Soon, I was craving kimchi constantly. During my lunch break I scoured Asian markets to find the best. The Korean grocery, m2m, sells Tobagi-brand kimchi in sealed containers or in bulk—a large plastic bag. Though packaged by the same company, the ingredients differ. The packaged kimchi contains additions like apple and pear, plus MSG. It isn’t sweet, but dumbed-down and thick. I assume the sugar is added to speed fermentation. It seemed the ingredients were ground, making a mealy blanket. The bulk version, which I felt a little naughty lugging home, was thinner, lighter, and hotter. I found a similarly straightforward example at the Jackson Heights supermarket, Chonghap.

Traditionally, the fermentation process is indulged properly and patiently. The cabbage and red pepper mixture is salted and aged in a clay container for weeks to achieve the sourness of actual pickling, which is often skipped completely. Most of the kimchi I have been enjoying is hot and salty but not so sour. Several Koreans have told me they leave store-bought kimchi out of the fridge, open, for a few days to encourage souring. At the Union Square Farmer’s Market, a woman sells wonderful kimchi in sticky, recycled plastic containers. Hers is aged for just two days. It’s very simple and stands out mostly because the Napa cabbage is thin and crisp—not surprisingly, she also sells great organic greens like bok choy and baby arugula.
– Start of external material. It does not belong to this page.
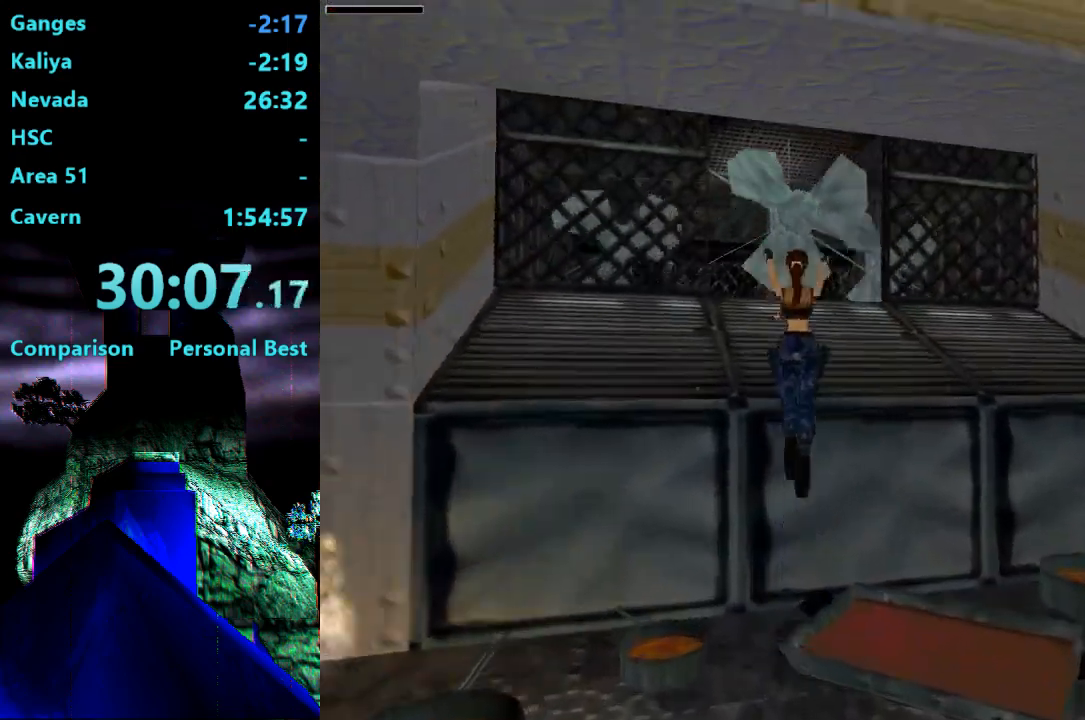
{"buttons": ["SQUARE", "DPAD_UP"], "right_stick": "center", "events": [[83, "DPAD_LEFT", "down"], [283, "SQUARE", "down"], [383, "DPAD_LEFT", "up"]]}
The kimchi craze has struck millions of non-Koreans, as evidenced in Japan’s struggle to establish it as an official part of Japanese cuisine. This has led to a passionate debate by foodies everywhere, and the intervention of CODEX, the United Nations of Gastronomy, which established a kimchi standard that does not require any fish products, though salted shrimp or anchovy is often added. CODEX declared Korea the “suzerain state of kimchi,” but also recognized it as a global food. Perhaps some kind of support group will soon be available.